**Task**. Rewrite every one of the records below as a numbered list, dropping any blank lines.
------
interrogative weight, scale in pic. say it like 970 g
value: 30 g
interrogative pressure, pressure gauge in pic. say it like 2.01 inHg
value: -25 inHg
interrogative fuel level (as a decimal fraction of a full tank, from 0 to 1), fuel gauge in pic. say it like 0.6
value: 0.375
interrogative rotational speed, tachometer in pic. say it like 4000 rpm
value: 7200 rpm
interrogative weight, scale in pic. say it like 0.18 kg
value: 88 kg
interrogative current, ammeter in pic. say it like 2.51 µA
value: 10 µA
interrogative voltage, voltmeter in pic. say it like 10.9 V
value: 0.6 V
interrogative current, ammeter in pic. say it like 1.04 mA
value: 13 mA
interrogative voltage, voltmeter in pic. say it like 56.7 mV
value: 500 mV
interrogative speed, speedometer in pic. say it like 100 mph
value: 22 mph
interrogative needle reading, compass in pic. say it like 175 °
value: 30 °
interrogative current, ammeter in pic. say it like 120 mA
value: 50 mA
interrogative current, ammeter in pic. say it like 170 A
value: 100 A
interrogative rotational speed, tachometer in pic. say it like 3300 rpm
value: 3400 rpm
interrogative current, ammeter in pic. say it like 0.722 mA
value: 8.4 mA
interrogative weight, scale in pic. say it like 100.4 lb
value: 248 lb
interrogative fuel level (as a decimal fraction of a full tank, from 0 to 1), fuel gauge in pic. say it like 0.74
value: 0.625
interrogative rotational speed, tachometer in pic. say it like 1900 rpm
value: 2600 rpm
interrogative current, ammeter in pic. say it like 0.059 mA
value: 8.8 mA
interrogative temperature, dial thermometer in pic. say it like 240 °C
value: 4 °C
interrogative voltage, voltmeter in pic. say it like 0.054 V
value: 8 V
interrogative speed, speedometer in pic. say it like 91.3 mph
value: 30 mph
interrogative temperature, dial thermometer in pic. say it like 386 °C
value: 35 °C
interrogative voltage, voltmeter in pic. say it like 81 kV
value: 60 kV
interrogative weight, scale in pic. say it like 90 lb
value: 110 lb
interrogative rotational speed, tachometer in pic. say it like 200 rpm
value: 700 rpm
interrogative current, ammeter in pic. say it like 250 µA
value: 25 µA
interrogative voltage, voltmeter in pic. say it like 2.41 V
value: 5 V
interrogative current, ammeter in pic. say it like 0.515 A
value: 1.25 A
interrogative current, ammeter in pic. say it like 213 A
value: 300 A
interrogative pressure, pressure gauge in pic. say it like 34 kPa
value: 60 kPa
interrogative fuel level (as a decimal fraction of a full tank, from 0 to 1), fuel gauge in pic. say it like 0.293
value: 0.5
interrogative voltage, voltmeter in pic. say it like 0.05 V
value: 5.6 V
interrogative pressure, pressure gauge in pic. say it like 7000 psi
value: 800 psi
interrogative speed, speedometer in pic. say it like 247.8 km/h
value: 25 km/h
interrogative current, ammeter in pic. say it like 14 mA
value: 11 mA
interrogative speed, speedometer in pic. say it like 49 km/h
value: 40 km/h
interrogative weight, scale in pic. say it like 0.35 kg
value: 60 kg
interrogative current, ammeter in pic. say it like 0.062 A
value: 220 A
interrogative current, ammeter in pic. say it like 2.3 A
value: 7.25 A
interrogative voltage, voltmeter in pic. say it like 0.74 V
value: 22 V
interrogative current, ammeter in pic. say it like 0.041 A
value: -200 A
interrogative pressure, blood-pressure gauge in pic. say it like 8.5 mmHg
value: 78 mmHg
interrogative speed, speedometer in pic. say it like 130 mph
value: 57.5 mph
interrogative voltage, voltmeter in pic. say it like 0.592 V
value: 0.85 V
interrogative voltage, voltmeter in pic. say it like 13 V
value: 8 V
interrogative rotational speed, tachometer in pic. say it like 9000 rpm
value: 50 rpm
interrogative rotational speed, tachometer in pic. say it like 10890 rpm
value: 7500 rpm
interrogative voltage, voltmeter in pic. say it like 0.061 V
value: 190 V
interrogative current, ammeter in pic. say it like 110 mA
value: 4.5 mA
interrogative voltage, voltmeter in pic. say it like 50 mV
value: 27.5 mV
------
**Response**.
1. interrogative weight, scale in pic. say it like 970 g
2. value: 30 g
3. interrogative pressure, pressure gauge in pic. say it like 2.01 inHg
4. value: -25 inHg
5. interrogative fuel level (as a decimal fraction of a full tank, from 0 to 1), fuel gauge in pic. say it like 0.6
6. value: 0.375
7. interrogative rotational speed, tachometer in pic. say it like 4000 rpm
8. value: 7200 rpm
9. interrogative weight, scale in pic. say it like 0.18 kg
10. value: 88 kg
11. interrogative current, ammeter in pic. say it like 2.51 µA
12. value: 10 µA
13. interrogative voltage, voltmeter in pic. say it like 10.9 V
14. value: 0.6 V
15. interrogative current, ammeter in pic. say it like 1.04 mA
16. value: 13 mA
17. interrogative voltage, voltmeter in pic. say it like 56.7 mV
18. value: 500 mV
19. interrogative speed, speedometer in pic. say it like 100 mph
20. value: 22 mph
21. interrogative needle reading, compass in pic. say it like 175 °
22. value: 30 °
23. interrogative current, ammeter in pic. say it like 120 mA
24. value: 50 mA
25. interrogative current, ammeter in pic. say it like 170 A
26. value: 100 A
27. interrogative rotational speed, tachometer in pic. say it like 3300 rpm
28. value: 3400 rpm
29. interrogative current, ammeter in pic. say it like 0.722 mA
30. value: 8.4 mA
31. interrogative weight, scale in pic. say it like 100.4 lb
32. value: 248 lb
33. interrogative fuel level (as a decimal fraction of a full tank, from 0 to 1), fuel gauge in pic. say it like 0.74
34. value: 0.625
35. interrogative rotational speed, tachometer in pic. say it like 1900 rpm
36. value: 2600 rpm
37. interrogative current, ammeter in pic. say it like 0.059 mA
38. value: 8.8 mA
39. interrogative temperature, dial thermometer in pic. say it like 240 °C
40. value: 4 °C
41. interrogative voltage, voltmeter in pic. say it like 0.054 V
42. value: 8 V
43. interrogative speed, speedometer in pic. say it like 91.3 mph
44. value: 30 mph
45. interrogative temperature, dial thermometer in pic. say it like 386 °C
46. value: 35 °C
47. interrogative voltage, voltmeter in pic. say it like 81 kV
48. value: 60 kV
49. interrogative weight, scale in pic. say it like 90 lb
50. value: 110 lb
51. interrogative rotational speed, tachometer in pic. say it like 200 rpm
52. value: 700 rpm
53. interrogative current, ammeter in pic. say it like 250 µA
54. value: 25 µA
55. interrogative voltage, voltmeter in pic. say it like 2.41 V
56. value: 5 V
57. interrogative current, ammeter in pic. say it like 0.515 A
58. value: 1.25 A
59. interrogative current, ammeter in pic. say it like 213 A
60. value: 300 A
61. interrogative pressure, pressure gauge in pic. say it like 34 kPa
62. value: 60 kPa
63. interrogative fuel level (as a decimal fraction of a full tank, from 0 to 1), fuel gauge in pic. say it like 0.293
64. value: 0.5
65. interrogative voltage, voltmeter in pic. say it like 0.05 V
66. value: 5.6 V
67. interrogative pressure, pressure gauge in pic. say it like 7000 psi
68. value: 800 psi
69. interrogative speed, speedometer in pic. say it like 247.8 km/h
70. value: 25 km/h
71. interrogative current, ammeter in pic. say it like 14 mA
72. value: 11 mA
73. interrogative speed, speedometer in pic. say it like 49 km/h
74. value: 40 km/h
75. interrogative weight, scale in pic. say it like 0.35 kg
76. value: 60 kg
77. interrogative current, ammeter in pic. say it like 0.062 A
78. value: 220 A
79. interrogative current, ammeter in pic. say it like 2.3 A
80. value: 7.25 A
81. interrogative voltage, voltmeter in pic. say it like 0.74 V
82. value: 22 V
83. interrogative current, ammeter in pic. say it like 0.041 A
84. value: -200 A
85. interrogative pressure, blood-pressure gauge in pic. say it like 8.5 mmHg
86. value: 78 mmHg
87. interrogative speed, speedometer in pic. say it like 130 mph
88. value: 57.5 mph
89. interrogative voltage, voltmeter in pic. say it like 0.592 V
90. value: 0.85 V
91. interrogative voltage, voltmeter in pic. say it like 13 V
92. value: 8 V
93. interrogative rotational speed, tachometer in pic. say it like 9000 rpm
94. value: 50 rpm
95. interrogative rotational speed, tachometer in pic. say it like 10890 rpm
96. value: 7500 rpm
97. interrogative voltage, voltmeter in pic. say it like 0.061 V
98. value: 190 V
99. interrogative current, ammeter in pic. say it like 110 mA
100. value: 4.5 mA
101. interrogative voltage, voltmeter in pic. say it like 50 mV
102. value: 27.5 mV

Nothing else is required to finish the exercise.